| Directive 1 |
In the wire harness passage, what two parts does the partition portion 49 sit between?
| Directive 2 |
Copy the part of the wire harness passage word for word, starting with "Note that the" and going on through "can be improved.".
| Directive 3 |
Write the next part of the wire harness passage, picking up right after its last sentence.
## Begin Passage to read
Next, a second embodiment of the composite wire harness will be described. Note that in this embodiment, differences from the first embodiment will be mainly described, configurations that are the same as in the first embodiment will be denoted by the same reference signs, and some or all of the description thereof will be omitted in some cases.

As shown in FIGS. 4 and 5, the first path regulating member 40 has a partition portion 49 protruding from the first main body portion 41 toward the first insertion port 42. The partition portion 49 extends over the entire length of the first path regulating member 40, for example. The partition portion 49 is located between the first exterior member 22 and the second exterior member 32. That is, the partition portion 49 partitions the first exterior member 22 and the second exterior member 32 from each other. The first exterior member 22 is arranged between the partition portion 49 and the first end portion 45. The second exterior member 32 is arranged between the partition portion 49 and the second end portion 46.

The partition portion 49 has a first protrusion portion 49a that protrudes from the leading end portion of the partition portion 49 toward the first exterior member 22, and a second protrusion portion 49b that protrudes from the leading end portion of the partition portion 49 toward the second exterior member 32. The first protrusion portion 49a is in contact with the outer peripheral surface of the first exterior member 22. The second protrusion portion 49b is in contact with the outer peripheral surface of the second exterior member 32.

Note that the shortest distance between the leading end portion of the partition portion 49 and the first end portion 45 is smaller than the outer diameter of the first exterior member 22. Also, the shortest distance between the leading end portion of the partition portion 49 and the second end portion 46 is smaller than the outer diameter of the second exterior member 32.

Effects of the second embodiment will be described.

(7) In the first path regulating member 40, the partition portion 49 separates the portion where the first exterior member 22 is arranged and the portion where the second exterior member 32 is arranged from each other. For this reason, workability when assembling the first exterior member 22 and the second exterior member 32 to the first path regulating member 40 can be improved.
## End Passage to read
## Begin Entries shown
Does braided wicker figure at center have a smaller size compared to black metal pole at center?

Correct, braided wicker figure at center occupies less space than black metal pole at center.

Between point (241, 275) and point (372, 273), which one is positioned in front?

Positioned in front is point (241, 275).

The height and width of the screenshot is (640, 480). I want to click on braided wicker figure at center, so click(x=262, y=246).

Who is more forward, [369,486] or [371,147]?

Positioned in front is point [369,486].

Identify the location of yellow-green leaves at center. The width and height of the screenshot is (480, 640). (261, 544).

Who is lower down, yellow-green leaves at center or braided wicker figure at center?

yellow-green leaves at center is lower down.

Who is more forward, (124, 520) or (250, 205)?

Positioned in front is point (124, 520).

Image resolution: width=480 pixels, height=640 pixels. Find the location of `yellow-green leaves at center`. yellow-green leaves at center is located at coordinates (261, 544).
## End Entries shown
| Written response 1 |
The first exterior member 22 and the second exterior member 32.

| Written response 2 |
Note that the shortest distance between the leading end portion of the partition portion 49 and the first end portion 45 is smaller than the outer diameter of the first exterior member 22. Also, the shortest distance between the leading end portion of the partition portion 49 and the second end portion 46 is smaller than the outer diameter of the second exterior member 32.

Effects of the second embodiment will be described.

(7) In the first path regulating member 40, the partition portion 49 separates the portion where the first exterior member 22 is arranged and the portion where the second exterior member 32 is arranged from each other. For this reason, workability when assembling the first exterior member 22 and the second exterior member 32 to the first path regulating member 40 can be improved.

| Written response 3 |
(8) The partition portion 49 has a first protrusion portion 49a that protrudes from the leading end portion of the partition portion 49 toward the first exterior member 22. Thus, the first protrusion portion 49a can prevent the first exterior member 22 from deviating from the first path regulating member 40. Also, the partition portion 49 has a second protrusion portion 49b protruding from the leading end portion of the partition portion 49 toward the second exterior member 32. As a result, the second protrusion portion 49b can prevent the second exterior member 32 from deviating from the first path regulating member 40.

Third Embodiment

Next, a third embodiment of the composite wire harness will be described. Note that in this embodiment, differences from the first embodiment will be mainly described, configurations that are the same as in the first embodiment will be denoted by the same reference signs, and some or all of the description thereof will be omitted in some cases.

As shown in FIGS. 6 and 7, a composite wire harness 10A of the present embodiment includes a second path regulating member 50 (second path regulator) attached to the outer periphery of the first exterior member 22. The composite wire harness 10A also includes a first path regulating member 40 that collectively holds the first wire harness 11 and the second wire harness 12. The first path regulating member 40 is arranged outside of the second path regulating member 50. That is, the second path regulating member 50 is arranged between the outer peripheral surface of the first exterior member 22 and the first path regulating member 40.

Configuration of Second Path Regulating Member 50

The second path regulating member 50 partially covers the outer periphery of the first exterior member 22 in the circumferential direction. Also, the second path regulating member 50 is harder than the first exterior member 22. That is, the second path regulating member 50 has a hardness that makes it more difficult to bend in the direction perpendicular to the lengthwise direction of the first wire harness 11 compared to the first exterior member 22. As a result, the second path regulating member 50 assists the first exterior member 22 such that the first exterior member 22 does not bend due to its own weight or the like and deviate from the predetermined path. That is, the first exterior member 22 is less likely to bend than when the second path regulating member 50 is not attached.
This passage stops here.